Veterinarians and farriers alike often discuss the importance of a strong relationship. That dynamic never proved more important than in the lecture presented by equine veterinarian Courtney Diehl and farrier Cricket McLaren at the 44th annual American Farrier’s Association Convention in Overland Park, Kan.
Diehl and McLaren, who are both based out of northwest Colorado, teamed up to care for two horses that were suffering from severe cases of laminitis.
“I think without a successful vet-farrier relationship, managing the cases would have been — I don’t know if impossible is the right word, but certainly difficult,” Diehl says. “There’s such controversy about the right way to treat laminitis and we’re certainly not going to tell everybody that there’s only one way to do it or one method that’s effective.”
Each case involved applying a heart bar shoe, which has been a good choice in general. However, positive results aren’t always forthcoming.
“Over the years, we’ve found the heart bar shoe to be very effective,” she says. “But, we’ve had some areas that the shoe didn’t quite do what we hoped it would.”
The complexity of each case tried often left them questioning whether they were tacking the correct path. While one owner placed her full trust in the team, another often blamed them for the slow progress.
“It gave us both the opportunity to back one another up,” McLaren says.
The pair stayed the course in each case and enjoyed positive results.
Keg Shoe Selection & Modification
Cody Gregory, an instructor at Heartland Horseshoeing School in Lamar, Mo., discussed how to select the correct keg shoes and modifications.

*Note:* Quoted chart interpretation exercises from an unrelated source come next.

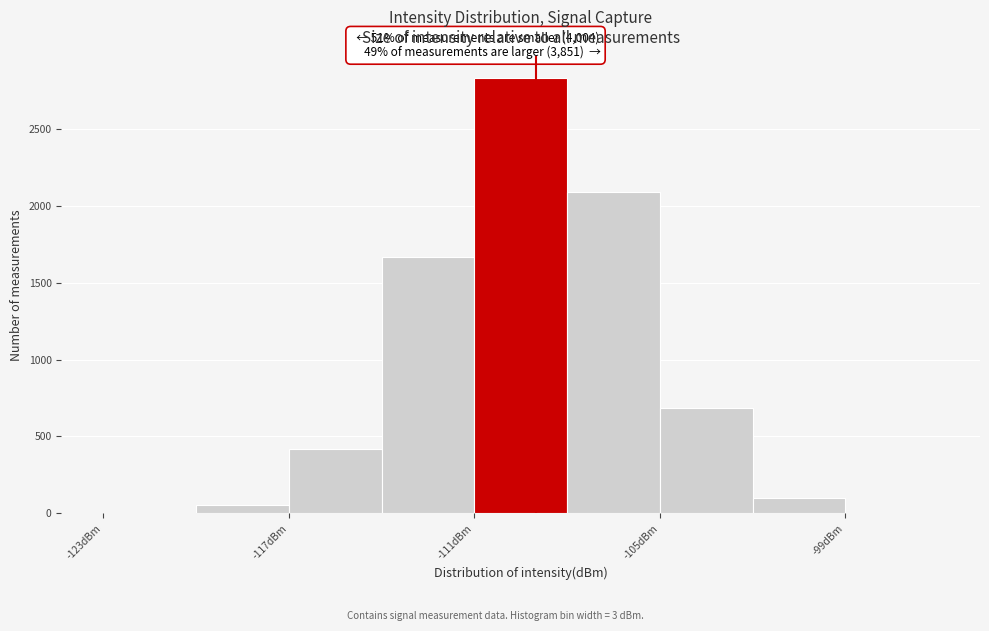

Read against the x-axis, roughly where is the centre of the tallest bar?

-109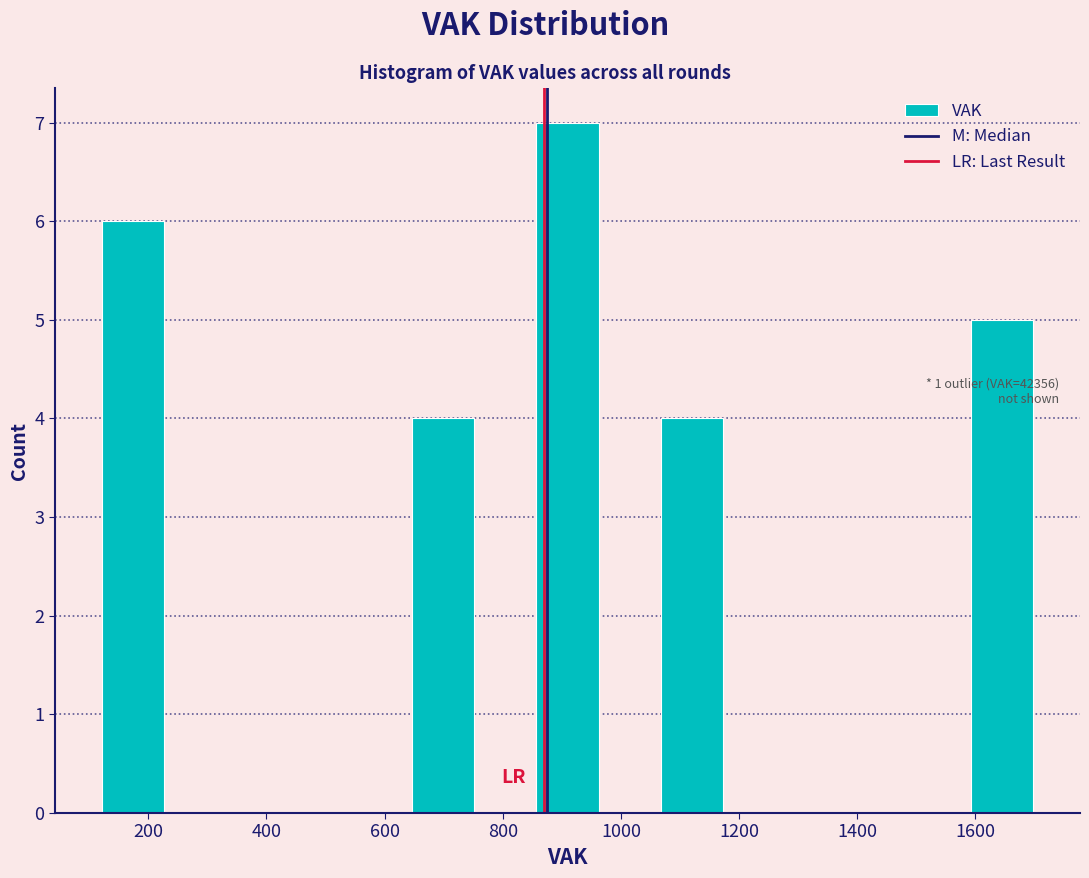

Which range on the x-axis has the tallest bar?

860 to 960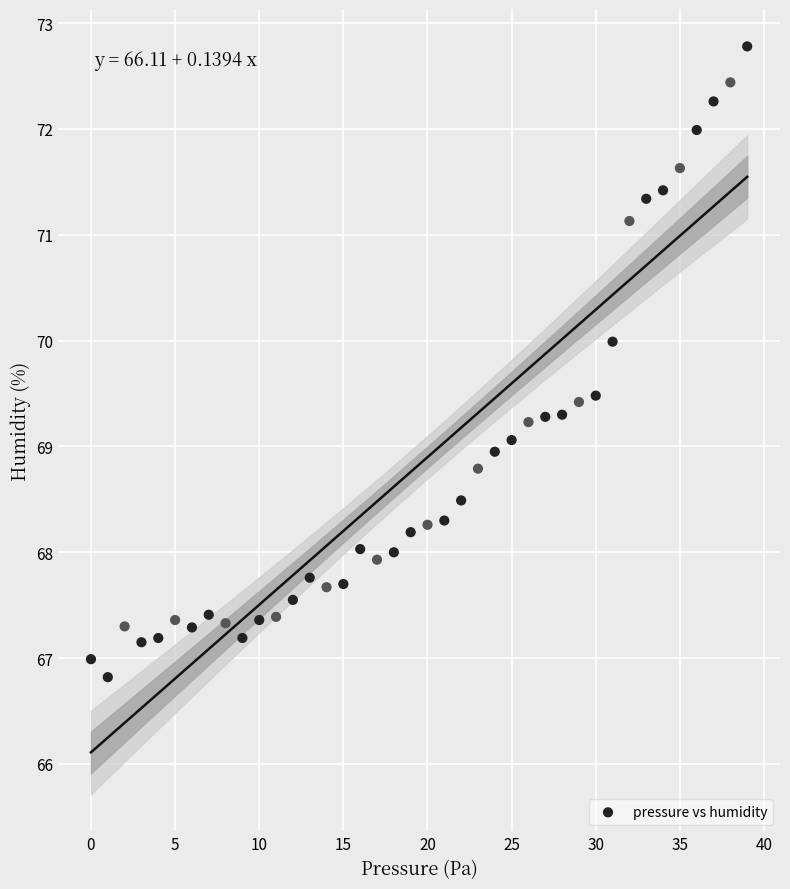

What is the range of Y values (max minus min)?

6.0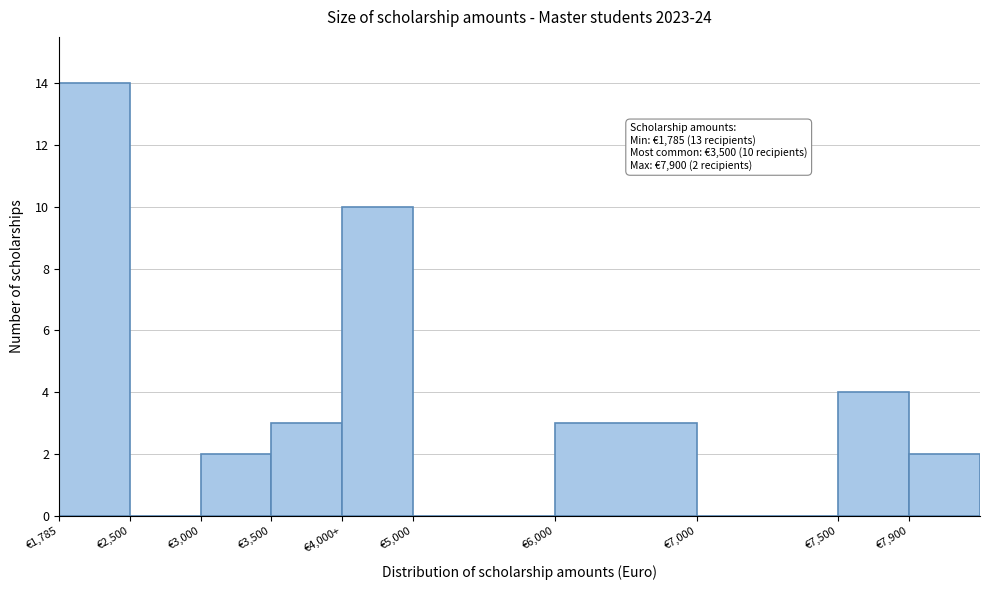

Reading left to right, what are all the values shown in this chart?

€1,785=14	€2,500=0	€3,000=2	€3,500=3	€4,000+=10	€5,000=0	€6,000=3	€7,000=0	€7,500=4	€7,900=2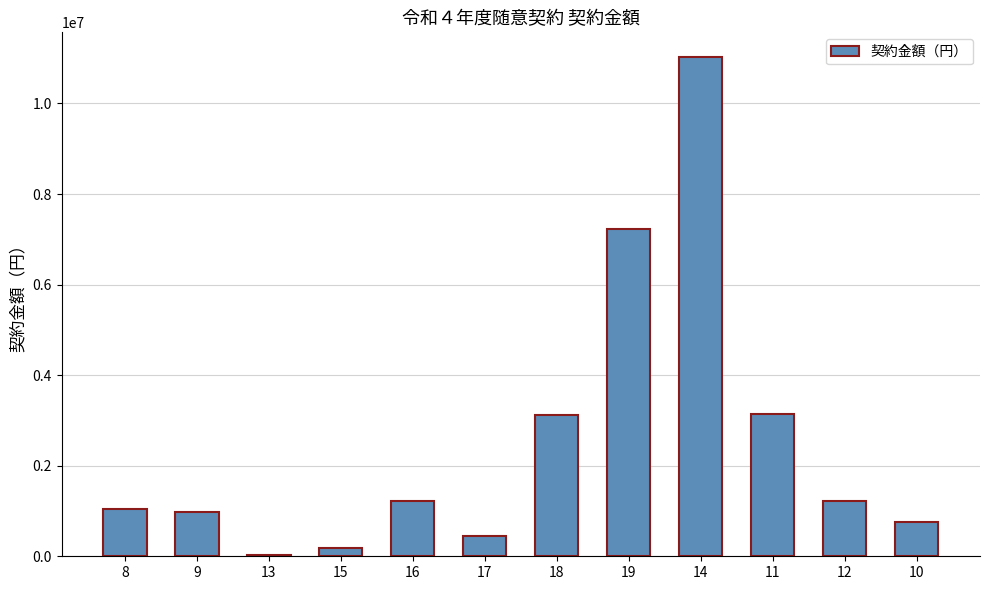

What is the change in value from 8 to 19?

+6190800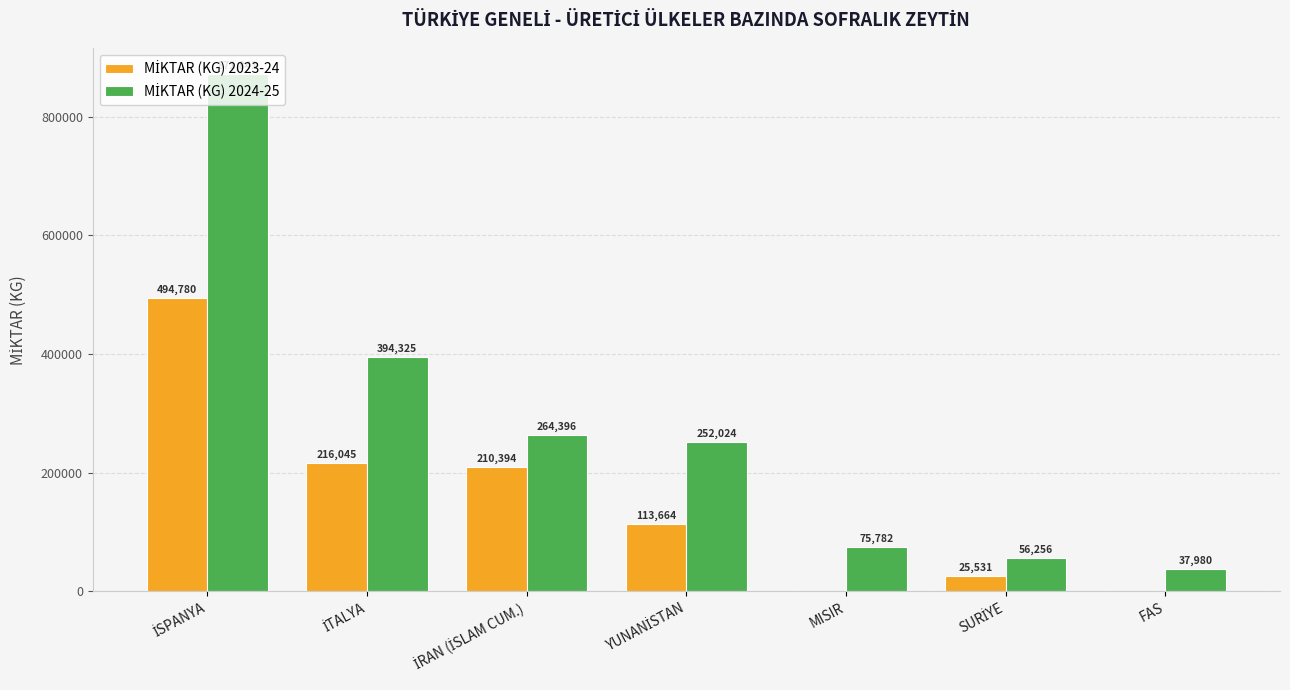

What is the greatest value displayed?

871841.2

He presented a detailed set of considerations in selecting the best shoe for the job including: shoe for the conditions that the horse lives in, shoe for the job it does, traction, nail fit, nail hole location, stock width and the size of the foot.
Passing Of The Gavel
The conclusion of the convention was marked with the passing of the gavel from outgoing president Margie Lee-Gustafsson to incoming president Tom DuBois.
“Freedom! Let freedom reign,” Lee-Gustafsson joked as she addressed the attendees. “I want to thank everybody for all the support you gave me, the executive committee, your board, your chapters and your chapter presidents. It was a great year. I’m very proud to have been president of the American Farrier’s Association.”
Before presenting Lee Gustafsson with the president’s gavel for her service, DuBois expressed his thoughts on assuming leadership and paid tribute to his predecessor.
“I can’t think of a group of people I would rather serve or serve with,” he says. “I want to thank Margie for her service and award her with the president’s gavel.”
The AFA announced the winners of the National Forging & Horseshoeing Competition, as well as the 2015 American Farriers Team.
The Intermediate Division winners were: Sara Vanderpol of Ontario, Canada; Cole McElroy of Bozeman, Mont.; and Marc Lemieux of Hope Valley, R.I. McElroy was the Overall High Point Award winner.
The Open Division winners were: Josh Stanley of Bozeman, Mont.; Gene Lieser of Elsa, Texas; Mark Lieser of Monte Alto, Texas; and Chris Madrid of Santa Fe, N.M. Madrid won both the National High Point Award and the Overall High Point Award. Stanley won the Reserve National High Point Award. Billy Lewis of Ramer, Ala., won the Vern Hornquist Memorial Class.
The American Farriers Team will consist of captain Tim McPhee of Epping, N.H.; Jeremy Scudder of Maryland, N.Y.; Joe Nygren of Pulaski, Wis.; Victor Frisco of Crestwood, Ky.; first alternate Chad Chance of Pilot Point, Texas; and second alternate Jeremiah Harris of Cave Creek, Ariz.
The passing of California farrier Jim Halverson was announced during the grand finale. Halverson, who owned Halverson Horseshoeing Supply, was a highly respected farrier and tool and shoe maker. As more information is released, American Farriers Journal will provide updates.